The other day I was enjoying one of my favorite snacks, Alphaghetti, and I began to ask myself a few questions.
How many letters are in a can of Alphaghetti? Are all 26 letters included, or are there some that are missing? Is there a roughly equal number of each letter, or are some letters consistently more common than others? To answer these questions, I decided to do a scientifically rigorous analysis of the statistical properties of Alphaghetti.
The first step is to collect data. I grabbed a can of Alphaghetti, and emptied it into a bowl. I began picking the letters out one by one, keeping a tally of all 26 letters. I enlisted the help of my roommate John.
It took about two hours to count all the letters. There were 853 letters in the can. The data is here. There were no letters missing. The most common letter was “i”, but it was not so far ahead that it couldn’t be fluke.

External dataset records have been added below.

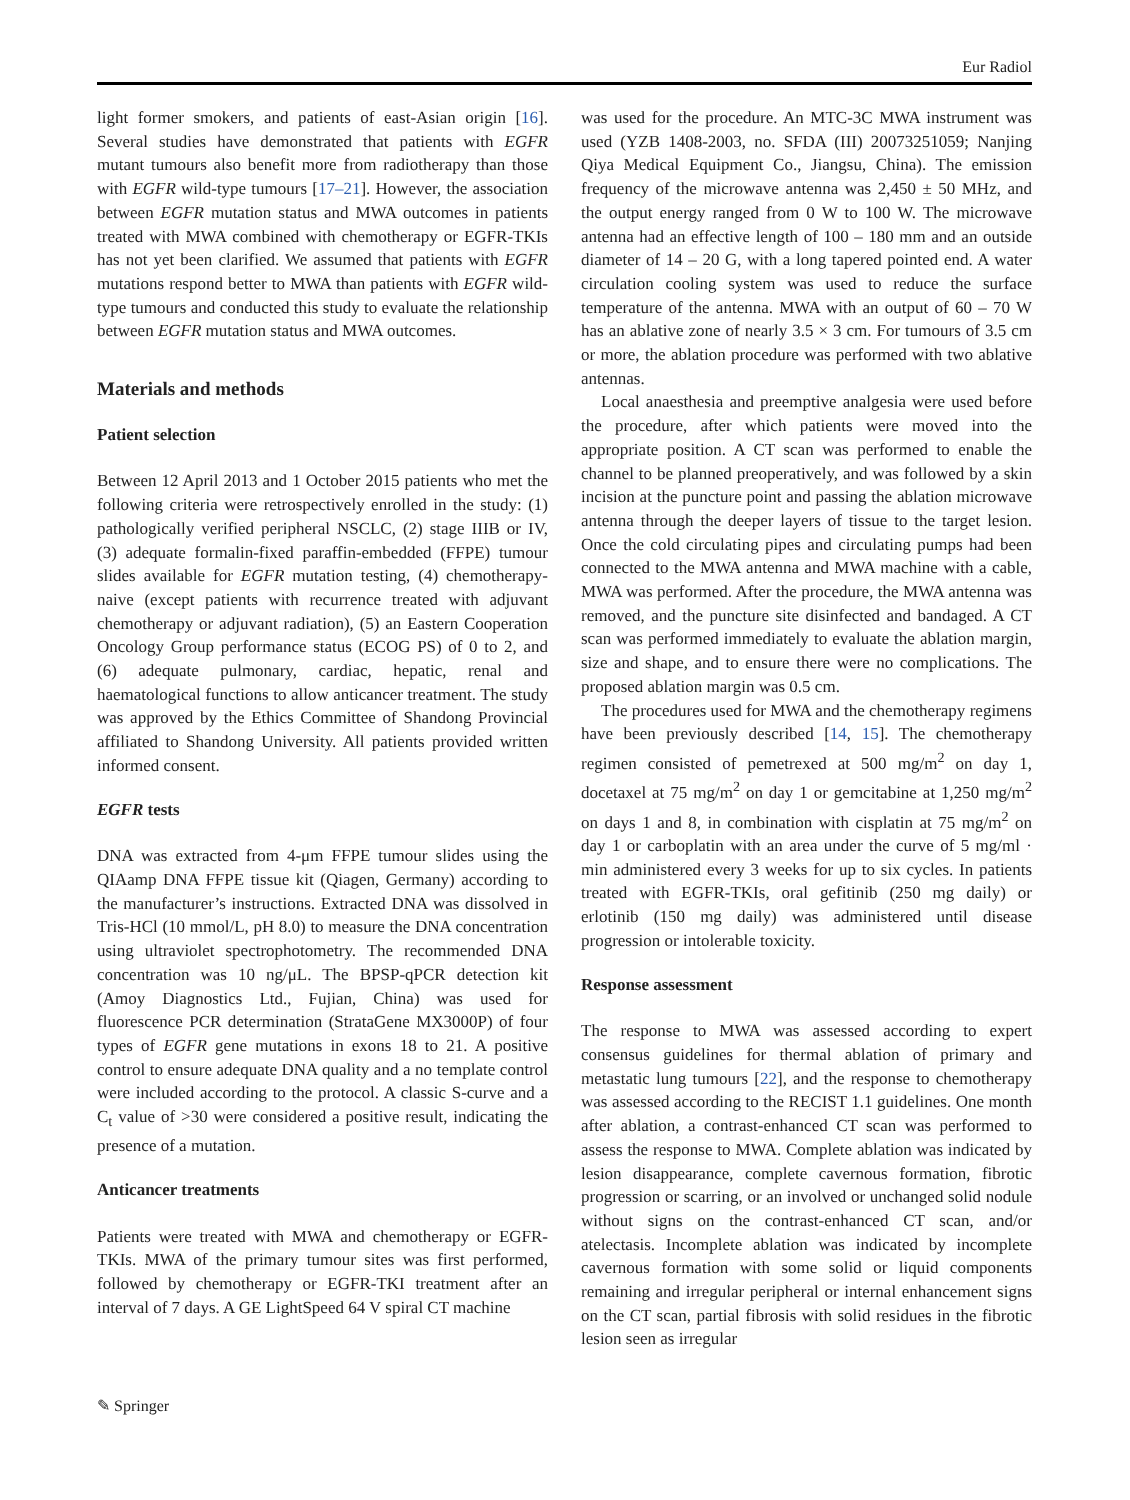Eur Radiol
light former smokers, and patients of east-Asian origin [16]. Several studies have demonstrated that patients with EGFR mutant tumours also benefit more from radiotherapy than those with EGFR wild-type tumours [17–21]. However, the association between EGFR mutation status and MWA outcomes in patients treated with MWA combined with chemotherapy or EGFR-TKIs has not yet been clarified. We assumed that patients with EGFR mutations respond better to MWA than patients with EGFR wild-type tumours and conducted this study to evaluate the relationship between EGFR mutation status and MWA outcomes.
Materials and methods
Patient selection
Between 12 April 2013 and 1 October 2015 patients who met the following criteria were retrospectively enrolled in the study: (1) pathologically verified peripheral NSCLC, (2) stage IIIB or IV, (3) adequate formalin-fixed paraffin-embedded (FFPE) tumour slides available for EGFR mutation testing, (4) chemotherapy-naive (except patients with recurrence treated with adjuvant chemotherapy or adjuvant radiation), (5) an Eastern Cooperation Oncology Group performance status (ECOG PS) of 0 to 2, and (6) adequate pulmonary, cardiac, hepatic, renal and haematological functions to allow anticancer treatment. The study was approved by the Ethics Committee of Shandong Provincial affiliated to Shandong University. All patients provided written informed consent.
EGFR tests
DNA was extracted from 4-μm FFPE tumour slides using the QIAamp DNA FFPE tissue kit (Qiagen, Germany) according to the manufacturer’s instructions. Extracted DNA was dissolved in Tris-HCl (10 mmol/L, pH 8.0) to measure the DNA concentration using ultraviolet spectrophotometry. The recommended DNA concentration was 10 ng/μL. The BPSP-qPCR detection kit (Amoy Diagnostics Ltd., Fujian, China) was used for fluorescence PCR determination (StrataGene MX3000P) of four types of EGFR gene mutations in exons 18 to 21. A positive control to ensure adequate DNA quality and a no template control were included according to the protocol. A classic S-curve and a C<sub>t</sub> value of >30 were considered a positive result, indicating the presence of a mutation.
Anticancer treatments
Patients were treated with MWA and chemotherapy or EGFR-TKIs. MWA of the primary tumour sites was first performed, followed by chemotherapy or EGFR-TKI treatment after an interval of 7 days. A GE LightSpeed 64 V spiral CT machine
was used for the procedure. An MTC-3C MWA instrument was used (YZB 1408-2003, no. SFDA (III) 20073251059; Nanjing Qiya Medical Equipment Co., Jiangsu, China). The emission frequency of the microwave antenna was 2,450 ± 50 MHz, and the output energy ranged from 0 W to 100 W. The microwave antenna had an effective length of 100 – 180 mm and an outside diameter of 14 – 20 G, with a long tapered pointed end. A water circulation cooling system was used to reduce the surface temperature of the antenna. MWA with an output of 60 – 70 W has an ablative zone of nearly 3.5 × 3 cm. For tumours of 3.5 cm or more, the ablation procedure was performed with two ablative antennas.
Local anaesthesia and preemptive analgesia were used before the procedure, after which patients were moved into the appropriate position. A CT scan was performed to enable the channel to be planned preoperatively, and was followed by a skin incision at the puncture point and passing the ablation microwave antenna through the deeper layers of tissue to the target lesion. Once the cold circulating pipes and circulating pumps had been connected to the MWA antenna and MWA machine with a cable, MWA was performed. After the procedure, the MWA antenna was removed, and the puncture site disinfected and bandaged. A CT scan was performed immediately to evaluate the ablation margin, size and shape, and to ensure there were no complications. The proposed ablation margin was 0.5 cm.
The procedures used for MWA and the chemotherapy regimens have been previously described [14, 15]. The chemotherapy regimen consisted of pemetrexed at 500 mg/m<sup>2</sup> on day 1, docetaxel at 75 mg/m<sup>2</sup> on day 1 or gemcitabine at 1,250 mg/m<sup>2</sup> on days 1 and 8, in combination with cisplatin at 75 mg/m<sup>2</sup> on day 1 or carboplatin with an area under the curve of 5 mg/ml · min administered every 3 weeks for up to six cycles. In patients treated with EGFR-TKIs, oral gefitinib (250 mg daily) or erlotinib (150 mg daily) was administered until disease progression or intolerable toxicity.
Response assessment
The response to MWA was assessed according to expert consensus guidelines for thermal ablation of primary and metastatic lung tumours [22], and the response to chemotherapy was assessed according to the RECIST 1.1 guidelines. One month after ablation, a contrast-enhanced CT scan was performed to assess the response to MWA. Complete ablation was indicated by lesion disappearance, complete cavernous formation, fibrotic progression or scarring, or an involved or unchanged solid nodule without signs on the contrast-enhanced CT scan, and/or atelectasis. Incomplete ablation was indicated by incomplete cavernous formation with some solid or liquid components remaining and irregular peripheral or internal enhancement signs on the CT scan, partial fibrosis with solid residues in the fibrotic lesion seen as irregular
✎ Springer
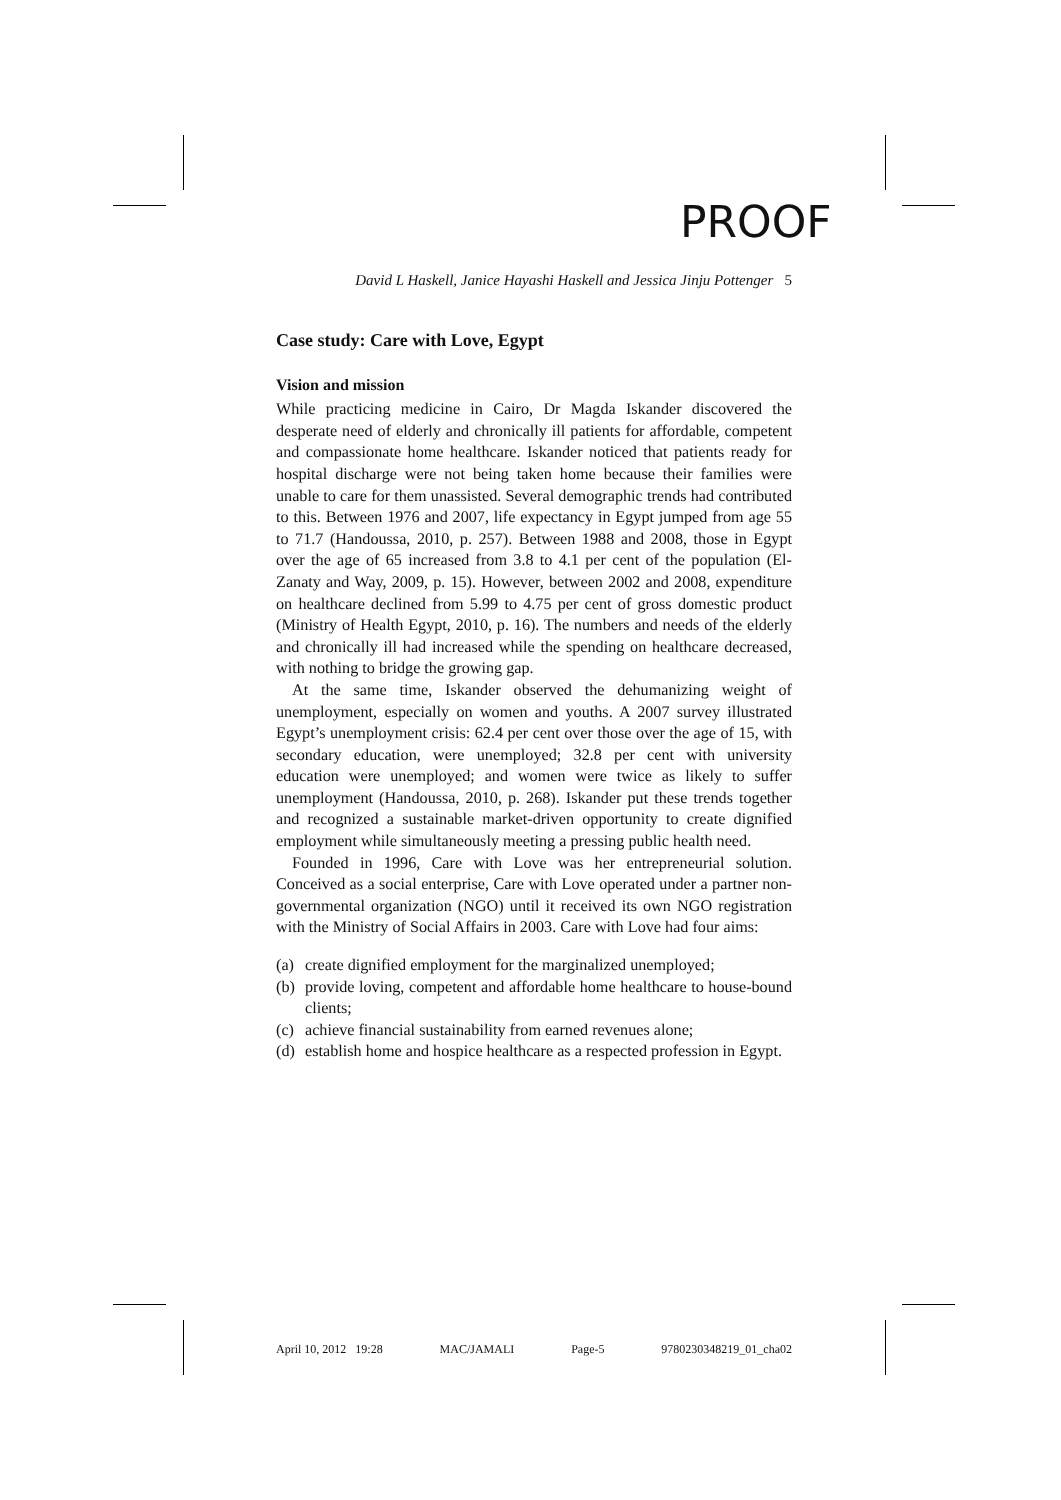PROOF
David L Haskell, Janice Hayashi Haskell and Jessica Jinju Pottenger 5
Case study: Care with Love, Egypt
Vision and mission
While practicing medicine in Cairo, Dr Magda Iskander discovered the desperate need of elderly and chronically ill patients for affordable, competent and compassionate home healthcare. Iskander noticed that patients ready for hospital discharge were not being taken home because their families were unable to care for them unassisted. Several demographic trends had contributed to this. Between 1976 and 2007, life expectancy in Egypt jumped from age 55 to 71.7 (Handoussa, 2010, p. 257). Between 1988 and 2008, those in Egypt over the age of 65 increased from 3.8 to 4.1 per cent of the population (El-Zanaty and Way, 2009, p. 15). However, between 2002 and 2008, expenditure on healthcare declined from 5.99 to 4.75 per cent of gross domestic product (Ministry of Health Egypt, 2010, p. 16). The numbers and needs of the elderly and chronically ill had increased while the spending on healthcare decreased, with nothing to bridge the growing gap.
At the same time, Iskander observed the dehumanizing weight of unemployment, especially on women and youths. A 2007 survey illustrated Egypt’s unemployment crisis: 62.4 per cent over those over the age of 15, with secondary education, were unemployed; 32.8 per cent with university education were unemployed; and women were twice as likely to suffer unemployment (Handoussa, 2010, p. 268). Iskander put these trends together and recognized a sustainable market-driven opportunity to create dignified employment while simultaneously meeting a pressing public health need.
Founded in 1996, Care with Love was her entrepreneurial solution. Conceived as a social enterprise, Care with Love operated under a partner non-governmental organization (NGO) until it received its own NGO registration with the Ministry of Social Affairs in 2003. Care with Love had four aims:
(a)
create dignified employment for the marginalized unemployed;
(b)
provide loving, competent and affordable home healthcare to house-bound clients;
(c)
achieve financial sustainability from earned revenues alone;
(d)
establish home and hospice healthcare as a respected profession in Egypt.
April 10, 2012 19:28 MAC/JAMALI Page-5 9780230348219_01_cha02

I ran some chi-squared tests to get a better idea of the frequency distribution amongst the letters. I discovered that there is no way the letters are distributed as they are in a large sample of English text. Another chi-squared test revealed that it’s not totally implausible that the letters are uniformly distributed. If I had to guess based on this evidence, I would say that the letters in a can of Alphaghetti are uniformly distributed, although this guess is not statistically justified.
One fact that surprised me was the surprisingly low occurrence of defects in the letters. I would expect that letters like M, W, and Z would break often, but they didn’t. I only found 30 noodle fragments in the whole can which could not be clearly identified as letters.